Une hypocrisie en effet de la part d’un gouvernement qui déclare lutter contre les injures racistes, sexistes, homophobes, à l’heure où ses membres sont spécialistes des sorties réac’ (mais ils ne sont jamais inquiétés), parmi les dernières en date les propos homophobes d’Agnes Thill à propos de la PMA. Et à l’heure où ce dernier mène des politiques qui maintiennent et approfondissent le racisme, le sexisme, et les inégalités engendrées : véritable chasse aux migrants menée par le gouvernement, à l’appui de la très réactionnaire loi Asile et Immigration, nombreuses lois anti sociales dont les femmes sont les premières victimes…

Hypocrisie également lorsque ces derniers, à l’instar de Castaner, Schiappa et compagnie, n’hésitent pas à être des fers de lance des opérations diffamations, ce à des fins de stigmatisation et criminalisation de notre classe et du mouvement social.
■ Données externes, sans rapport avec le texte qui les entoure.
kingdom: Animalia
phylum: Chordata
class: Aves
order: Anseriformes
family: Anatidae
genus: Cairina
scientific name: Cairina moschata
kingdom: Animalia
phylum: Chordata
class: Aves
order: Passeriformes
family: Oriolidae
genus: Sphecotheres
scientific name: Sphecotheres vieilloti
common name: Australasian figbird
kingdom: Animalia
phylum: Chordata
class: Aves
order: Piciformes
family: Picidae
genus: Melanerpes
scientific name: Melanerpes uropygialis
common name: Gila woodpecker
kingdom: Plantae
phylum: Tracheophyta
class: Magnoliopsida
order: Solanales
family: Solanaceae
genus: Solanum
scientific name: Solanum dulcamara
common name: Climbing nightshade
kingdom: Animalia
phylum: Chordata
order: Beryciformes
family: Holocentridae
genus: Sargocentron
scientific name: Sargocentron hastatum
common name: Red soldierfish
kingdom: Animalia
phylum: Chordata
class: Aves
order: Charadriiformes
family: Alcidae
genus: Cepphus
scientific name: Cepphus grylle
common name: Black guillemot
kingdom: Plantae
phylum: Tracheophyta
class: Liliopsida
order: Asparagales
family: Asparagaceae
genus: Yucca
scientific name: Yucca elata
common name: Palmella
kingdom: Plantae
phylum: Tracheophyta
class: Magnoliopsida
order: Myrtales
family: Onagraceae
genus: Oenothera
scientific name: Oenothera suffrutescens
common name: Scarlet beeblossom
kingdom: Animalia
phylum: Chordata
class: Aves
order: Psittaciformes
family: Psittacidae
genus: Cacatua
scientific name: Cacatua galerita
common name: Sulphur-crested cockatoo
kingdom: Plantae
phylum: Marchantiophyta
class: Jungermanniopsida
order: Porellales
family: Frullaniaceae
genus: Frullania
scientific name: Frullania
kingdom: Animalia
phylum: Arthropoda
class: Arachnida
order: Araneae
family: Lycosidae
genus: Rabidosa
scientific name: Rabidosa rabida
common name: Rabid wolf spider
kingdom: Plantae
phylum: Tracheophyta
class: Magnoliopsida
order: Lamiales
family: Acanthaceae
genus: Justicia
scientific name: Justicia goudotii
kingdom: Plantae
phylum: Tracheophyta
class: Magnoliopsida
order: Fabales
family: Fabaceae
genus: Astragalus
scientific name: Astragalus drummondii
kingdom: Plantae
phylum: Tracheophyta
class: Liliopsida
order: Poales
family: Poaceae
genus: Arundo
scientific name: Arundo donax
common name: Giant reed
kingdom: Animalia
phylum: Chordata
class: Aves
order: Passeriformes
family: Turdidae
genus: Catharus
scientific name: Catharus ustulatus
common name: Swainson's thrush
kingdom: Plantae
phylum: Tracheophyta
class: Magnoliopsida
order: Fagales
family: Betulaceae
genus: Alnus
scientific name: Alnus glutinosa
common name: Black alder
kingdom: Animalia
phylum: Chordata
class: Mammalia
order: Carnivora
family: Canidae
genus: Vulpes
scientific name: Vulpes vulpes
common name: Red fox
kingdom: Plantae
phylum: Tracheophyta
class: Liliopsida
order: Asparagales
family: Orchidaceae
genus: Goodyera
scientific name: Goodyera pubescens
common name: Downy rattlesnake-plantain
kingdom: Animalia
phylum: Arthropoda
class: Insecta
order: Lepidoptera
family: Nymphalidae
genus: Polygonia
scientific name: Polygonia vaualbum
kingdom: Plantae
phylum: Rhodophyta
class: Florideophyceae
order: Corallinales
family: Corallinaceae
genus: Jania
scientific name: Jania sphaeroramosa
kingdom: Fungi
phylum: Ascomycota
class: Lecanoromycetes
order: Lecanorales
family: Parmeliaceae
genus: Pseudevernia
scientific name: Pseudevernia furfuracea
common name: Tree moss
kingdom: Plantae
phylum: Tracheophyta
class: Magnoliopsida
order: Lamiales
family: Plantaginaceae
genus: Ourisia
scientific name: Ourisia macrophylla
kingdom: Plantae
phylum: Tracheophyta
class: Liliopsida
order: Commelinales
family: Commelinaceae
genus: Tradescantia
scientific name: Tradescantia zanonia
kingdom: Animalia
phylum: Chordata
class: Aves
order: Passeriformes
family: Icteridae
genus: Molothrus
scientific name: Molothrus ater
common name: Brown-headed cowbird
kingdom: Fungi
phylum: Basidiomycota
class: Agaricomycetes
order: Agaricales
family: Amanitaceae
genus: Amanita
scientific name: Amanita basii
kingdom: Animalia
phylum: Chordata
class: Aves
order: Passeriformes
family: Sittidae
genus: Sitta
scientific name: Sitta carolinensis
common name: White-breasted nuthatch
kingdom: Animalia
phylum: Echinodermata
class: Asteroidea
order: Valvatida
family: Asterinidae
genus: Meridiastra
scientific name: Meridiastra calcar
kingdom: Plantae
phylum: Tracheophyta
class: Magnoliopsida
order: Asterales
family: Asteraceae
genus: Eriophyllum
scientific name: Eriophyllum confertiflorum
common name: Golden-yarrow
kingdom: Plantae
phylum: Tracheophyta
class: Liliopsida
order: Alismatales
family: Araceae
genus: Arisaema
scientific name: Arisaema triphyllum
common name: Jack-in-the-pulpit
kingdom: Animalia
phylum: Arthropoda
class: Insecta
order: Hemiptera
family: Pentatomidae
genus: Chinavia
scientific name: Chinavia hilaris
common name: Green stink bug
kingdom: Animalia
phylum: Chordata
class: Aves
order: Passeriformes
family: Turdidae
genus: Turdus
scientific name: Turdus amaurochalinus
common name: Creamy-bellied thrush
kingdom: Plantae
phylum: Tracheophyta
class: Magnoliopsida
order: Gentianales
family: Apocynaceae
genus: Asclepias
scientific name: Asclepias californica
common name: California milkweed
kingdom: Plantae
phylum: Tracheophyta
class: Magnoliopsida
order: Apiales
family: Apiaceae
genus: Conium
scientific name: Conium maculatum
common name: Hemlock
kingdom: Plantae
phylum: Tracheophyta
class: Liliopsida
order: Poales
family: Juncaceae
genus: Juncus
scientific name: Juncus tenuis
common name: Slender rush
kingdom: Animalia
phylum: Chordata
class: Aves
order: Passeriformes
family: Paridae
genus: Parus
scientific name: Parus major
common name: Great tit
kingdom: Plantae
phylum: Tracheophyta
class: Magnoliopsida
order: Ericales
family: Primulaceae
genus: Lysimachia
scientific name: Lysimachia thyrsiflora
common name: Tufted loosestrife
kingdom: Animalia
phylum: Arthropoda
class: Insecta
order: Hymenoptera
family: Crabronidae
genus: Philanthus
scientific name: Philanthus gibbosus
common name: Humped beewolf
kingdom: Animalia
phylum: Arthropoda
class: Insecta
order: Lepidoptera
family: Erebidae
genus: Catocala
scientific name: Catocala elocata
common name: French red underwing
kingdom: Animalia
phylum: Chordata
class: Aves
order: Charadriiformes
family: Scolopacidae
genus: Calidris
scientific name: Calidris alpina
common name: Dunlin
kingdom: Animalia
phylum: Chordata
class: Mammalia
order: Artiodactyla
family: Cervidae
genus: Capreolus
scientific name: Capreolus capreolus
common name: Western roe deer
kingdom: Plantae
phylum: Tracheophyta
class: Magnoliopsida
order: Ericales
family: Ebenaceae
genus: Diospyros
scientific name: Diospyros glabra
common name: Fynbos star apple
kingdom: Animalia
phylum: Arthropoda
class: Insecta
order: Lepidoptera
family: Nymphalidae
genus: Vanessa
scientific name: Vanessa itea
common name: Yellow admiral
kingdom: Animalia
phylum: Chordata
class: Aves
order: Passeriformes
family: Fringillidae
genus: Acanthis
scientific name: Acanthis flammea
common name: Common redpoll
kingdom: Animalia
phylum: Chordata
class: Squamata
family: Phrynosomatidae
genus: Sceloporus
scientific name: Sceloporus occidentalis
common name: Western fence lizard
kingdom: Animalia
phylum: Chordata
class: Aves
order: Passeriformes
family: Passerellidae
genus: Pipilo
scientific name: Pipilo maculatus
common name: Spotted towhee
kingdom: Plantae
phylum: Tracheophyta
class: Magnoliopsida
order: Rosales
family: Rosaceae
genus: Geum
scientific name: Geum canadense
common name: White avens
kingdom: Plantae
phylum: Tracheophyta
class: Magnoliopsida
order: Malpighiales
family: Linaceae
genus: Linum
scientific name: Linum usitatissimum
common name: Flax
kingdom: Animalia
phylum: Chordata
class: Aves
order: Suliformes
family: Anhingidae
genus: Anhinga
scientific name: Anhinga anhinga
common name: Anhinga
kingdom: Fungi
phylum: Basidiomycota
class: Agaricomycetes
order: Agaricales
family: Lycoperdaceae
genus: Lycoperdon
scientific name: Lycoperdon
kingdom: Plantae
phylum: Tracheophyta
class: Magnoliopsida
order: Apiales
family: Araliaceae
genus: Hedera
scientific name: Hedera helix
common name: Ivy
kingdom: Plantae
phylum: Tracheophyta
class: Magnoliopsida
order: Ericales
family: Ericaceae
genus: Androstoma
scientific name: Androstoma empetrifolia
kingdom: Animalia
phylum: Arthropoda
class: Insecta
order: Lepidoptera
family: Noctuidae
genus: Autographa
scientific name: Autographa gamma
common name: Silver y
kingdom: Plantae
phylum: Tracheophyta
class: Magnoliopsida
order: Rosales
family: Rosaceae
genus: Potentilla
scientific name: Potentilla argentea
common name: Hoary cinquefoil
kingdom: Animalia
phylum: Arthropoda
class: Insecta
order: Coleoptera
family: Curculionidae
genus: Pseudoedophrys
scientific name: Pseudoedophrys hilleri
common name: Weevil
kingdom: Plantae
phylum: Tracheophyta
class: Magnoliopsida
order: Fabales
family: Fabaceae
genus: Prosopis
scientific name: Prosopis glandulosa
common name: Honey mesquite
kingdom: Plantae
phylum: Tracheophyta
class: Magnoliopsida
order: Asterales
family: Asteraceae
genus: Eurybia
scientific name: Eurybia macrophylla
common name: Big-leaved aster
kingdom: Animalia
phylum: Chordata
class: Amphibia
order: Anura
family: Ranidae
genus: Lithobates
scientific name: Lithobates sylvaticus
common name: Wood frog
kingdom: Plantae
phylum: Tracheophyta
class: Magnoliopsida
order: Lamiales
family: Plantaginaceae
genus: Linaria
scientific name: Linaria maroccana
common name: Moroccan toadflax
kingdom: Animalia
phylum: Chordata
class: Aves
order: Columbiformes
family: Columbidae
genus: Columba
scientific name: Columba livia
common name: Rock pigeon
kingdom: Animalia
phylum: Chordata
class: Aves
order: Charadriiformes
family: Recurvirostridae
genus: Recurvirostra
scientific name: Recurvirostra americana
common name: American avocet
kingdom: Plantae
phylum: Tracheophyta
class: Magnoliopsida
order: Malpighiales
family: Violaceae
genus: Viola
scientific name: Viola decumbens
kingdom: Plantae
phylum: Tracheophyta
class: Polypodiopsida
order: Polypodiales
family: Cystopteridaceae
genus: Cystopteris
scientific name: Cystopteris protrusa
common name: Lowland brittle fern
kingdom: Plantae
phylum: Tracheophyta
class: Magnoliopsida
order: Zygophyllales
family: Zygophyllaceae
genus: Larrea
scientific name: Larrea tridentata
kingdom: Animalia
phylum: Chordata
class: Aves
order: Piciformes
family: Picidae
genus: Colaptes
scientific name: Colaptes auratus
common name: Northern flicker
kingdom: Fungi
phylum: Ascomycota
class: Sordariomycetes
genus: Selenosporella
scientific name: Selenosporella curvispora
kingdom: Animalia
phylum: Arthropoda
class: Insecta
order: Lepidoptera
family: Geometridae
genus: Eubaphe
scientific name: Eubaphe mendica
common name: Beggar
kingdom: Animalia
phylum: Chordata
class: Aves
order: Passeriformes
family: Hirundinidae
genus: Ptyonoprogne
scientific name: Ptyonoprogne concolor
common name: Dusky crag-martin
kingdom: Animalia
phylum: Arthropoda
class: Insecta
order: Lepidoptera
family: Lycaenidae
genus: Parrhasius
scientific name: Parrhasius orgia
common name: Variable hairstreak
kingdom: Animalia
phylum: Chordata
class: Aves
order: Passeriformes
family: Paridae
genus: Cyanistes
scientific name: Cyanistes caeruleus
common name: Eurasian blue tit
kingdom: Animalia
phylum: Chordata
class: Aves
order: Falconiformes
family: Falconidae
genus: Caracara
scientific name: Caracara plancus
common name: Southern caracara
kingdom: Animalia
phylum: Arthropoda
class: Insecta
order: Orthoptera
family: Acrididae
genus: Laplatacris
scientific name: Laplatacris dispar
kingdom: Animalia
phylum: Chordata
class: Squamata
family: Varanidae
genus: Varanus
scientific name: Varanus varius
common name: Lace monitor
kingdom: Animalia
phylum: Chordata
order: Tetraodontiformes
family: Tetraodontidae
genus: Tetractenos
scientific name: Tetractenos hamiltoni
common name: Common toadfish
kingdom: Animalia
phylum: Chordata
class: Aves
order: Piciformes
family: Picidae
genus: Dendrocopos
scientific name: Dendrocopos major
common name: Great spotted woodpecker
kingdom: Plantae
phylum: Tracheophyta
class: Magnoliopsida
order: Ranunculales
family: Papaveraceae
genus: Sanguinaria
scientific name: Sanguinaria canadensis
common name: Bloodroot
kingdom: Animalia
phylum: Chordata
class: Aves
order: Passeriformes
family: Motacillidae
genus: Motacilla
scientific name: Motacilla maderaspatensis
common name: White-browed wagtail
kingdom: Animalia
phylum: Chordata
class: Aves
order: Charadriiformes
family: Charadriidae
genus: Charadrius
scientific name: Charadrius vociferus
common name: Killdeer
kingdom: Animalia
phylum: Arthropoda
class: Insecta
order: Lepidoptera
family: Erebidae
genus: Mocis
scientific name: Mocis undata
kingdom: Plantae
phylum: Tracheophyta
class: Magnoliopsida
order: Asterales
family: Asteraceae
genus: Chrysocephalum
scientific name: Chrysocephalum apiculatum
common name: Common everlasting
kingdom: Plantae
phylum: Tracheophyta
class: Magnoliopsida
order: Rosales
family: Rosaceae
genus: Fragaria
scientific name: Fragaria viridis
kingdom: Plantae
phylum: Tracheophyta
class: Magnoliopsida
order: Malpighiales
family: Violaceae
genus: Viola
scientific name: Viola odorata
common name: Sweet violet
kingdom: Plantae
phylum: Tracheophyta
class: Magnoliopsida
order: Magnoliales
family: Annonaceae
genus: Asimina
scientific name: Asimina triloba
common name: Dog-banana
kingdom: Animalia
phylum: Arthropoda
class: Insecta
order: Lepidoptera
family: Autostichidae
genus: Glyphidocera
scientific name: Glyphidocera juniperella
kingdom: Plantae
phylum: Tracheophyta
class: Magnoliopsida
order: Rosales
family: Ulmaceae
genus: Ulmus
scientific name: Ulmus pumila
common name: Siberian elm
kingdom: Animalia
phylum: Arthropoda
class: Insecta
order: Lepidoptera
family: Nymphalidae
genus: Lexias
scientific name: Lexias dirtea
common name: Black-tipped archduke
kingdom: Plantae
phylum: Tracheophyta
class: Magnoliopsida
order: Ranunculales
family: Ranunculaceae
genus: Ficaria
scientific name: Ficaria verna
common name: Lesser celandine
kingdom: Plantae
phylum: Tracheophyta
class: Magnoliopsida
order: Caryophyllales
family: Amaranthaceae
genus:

Mais ces derniers ne sont et ne seront jamais inquiétés par les lois anti fake news, qui ont justement été pensées et mises en place par ces derniers à des fins politiques et répressives.

Il apparaît donc évident que derrière les volontés affichées de lutter contre le racisme, le sexisme, sur internet, cette réflexion ouverte autour de la loi de 1881 s’inscrit dans l’envolée liberticide du gouvernement et dans sa tentative d’organiser, à travers des outils comme la justice, le droit… la répression actuelle et celle à venir.

Ainsi, Belloubet a constitué un groupe d’experts sur le sujet, qui devra rendre un avis l’automne prochain.